Being Ready for the Seekers

Cover photo by adri

There’s a revealing line in the memoir of Samuel Bownas, a British traveling minister who visited the English colonies in North America in 1702 and 1727, staying a few years each time. On his second journey, he noted that “very few of the elders, that twenty years before were serviceable, zealous men, were now living.” Moreover, “many of the rising youth did come up in the form more than in the power and life that their predecessors were in.” There you have it: the golden age of Quakers was over 300 years ago.

But, of course, it wasn’t. Only a decade or so later, Benjamin Lay stunned Philadelphia Yearly Meeting sessions by coming in dressed as a soldier and concluding an antislavery diatribe by thrusting a sword into a hollowed-out Bible filled with fake blood. So many of our Quaker heroes, from John Woolman to Lucretia Mott to Bayard Rustin, were to follow. For every lionized Friend, hundreds worked to minister and elder and even do unglamorous work like maintaining the meetinghouses.

It’s my pet theory that Quakerism is always dying and simultaneously always being reborn. It’s been a messy process with lots of hurt feelings. Many people have left Friends, and there are a bewildering number of institutional schisms still dividing us. But to paraphrase Mark Twain, the rumors of our death have been greatly exaggerated.
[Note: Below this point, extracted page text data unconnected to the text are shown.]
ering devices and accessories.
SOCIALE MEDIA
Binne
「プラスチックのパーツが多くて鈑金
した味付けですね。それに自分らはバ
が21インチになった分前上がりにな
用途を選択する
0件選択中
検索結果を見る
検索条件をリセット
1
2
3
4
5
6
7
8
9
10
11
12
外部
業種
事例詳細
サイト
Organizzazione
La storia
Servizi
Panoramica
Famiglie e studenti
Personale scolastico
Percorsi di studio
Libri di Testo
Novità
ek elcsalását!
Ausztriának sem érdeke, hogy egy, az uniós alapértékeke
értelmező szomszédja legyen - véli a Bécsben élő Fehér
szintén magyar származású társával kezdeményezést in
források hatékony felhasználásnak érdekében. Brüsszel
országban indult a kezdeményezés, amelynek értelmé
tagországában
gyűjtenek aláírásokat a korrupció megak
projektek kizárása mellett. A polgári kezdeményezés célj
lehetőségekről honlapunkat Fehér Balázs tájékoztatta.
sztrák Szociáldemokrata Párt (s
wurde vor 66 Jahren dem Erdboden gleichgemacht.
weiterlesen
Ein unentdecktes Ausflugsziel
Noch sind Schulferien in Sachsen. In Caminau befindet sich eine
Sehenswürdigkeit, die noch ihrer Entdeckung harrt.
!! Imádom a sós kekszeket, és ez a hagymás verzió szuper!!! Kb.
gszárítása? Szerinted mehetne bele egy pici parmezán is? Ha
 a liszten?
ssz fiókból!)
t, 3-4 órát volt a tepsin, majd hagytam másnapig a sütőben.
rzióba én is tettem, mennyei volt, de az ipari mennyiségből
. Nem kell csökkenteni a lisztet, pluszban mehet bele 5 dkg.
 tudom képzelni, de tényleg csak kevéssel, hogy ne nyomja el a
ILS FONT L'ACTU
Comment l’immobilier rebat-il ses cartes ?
Samuel Bownas himself recognized the cycle of regrowth. He’s most well-known for his short book, A Description of the Qualifications Necessary to a Gospel Minister, which has come to be widely recognized as the canonical how-to book of Quaker ministry (a beautiful well-produced volume from 1989 is still available from either of its co-publishers, Pendle Hill and the Tract Association of Friends). Bownas responded to a stultifying Quaker tradition by writing down the unwritten folkways of his predecessors. In so doing, he helped keep our ways alive.

There’s a curious debate over the intentionality of revivals. Some Friends counsel that we should wait and be true to our ways until the Spirit leads people to us. Others believe that with enough money and force of will, we can jump-start a revival among Friends.

I tend to fall in between. I wrote my first manifesto about organizing 20-something Friends back in the late 1990s. Over the years, I’ve served as a national outreach coordinator and also helped to organize various social media movements. I’ve seen many a much-hyped outreach initiative come and go.

Surprisingly, many of the forces bringing people to Friends are outside our control. The most effective outreach tool in the last 30 years has been the Beliefnet “What Religion Are You?” quiz, which must have told tens of thousands of seekers they are compatible with Friends. It’s a random quiz, made without academic rigor simply to make a few bucks on an advertising platform. We Quakers can’t match this kind of free publicity, but we can be ready when visitors seek us out. We can have good websites and social media; we can do the work to know our faith well enough to answer questions when people come in; we can practice hospitality and build meeting cultures that bring first-time visitors back the next week, and the week after that.

Anecdotally it seems like many new visitors have been checking out Friends in the last few years. There’s a growing curiosity about what we’ve found. Let’s greet these seekers, share our ways, and honor their observations and journeys. Let’s revive Quakerism yet again.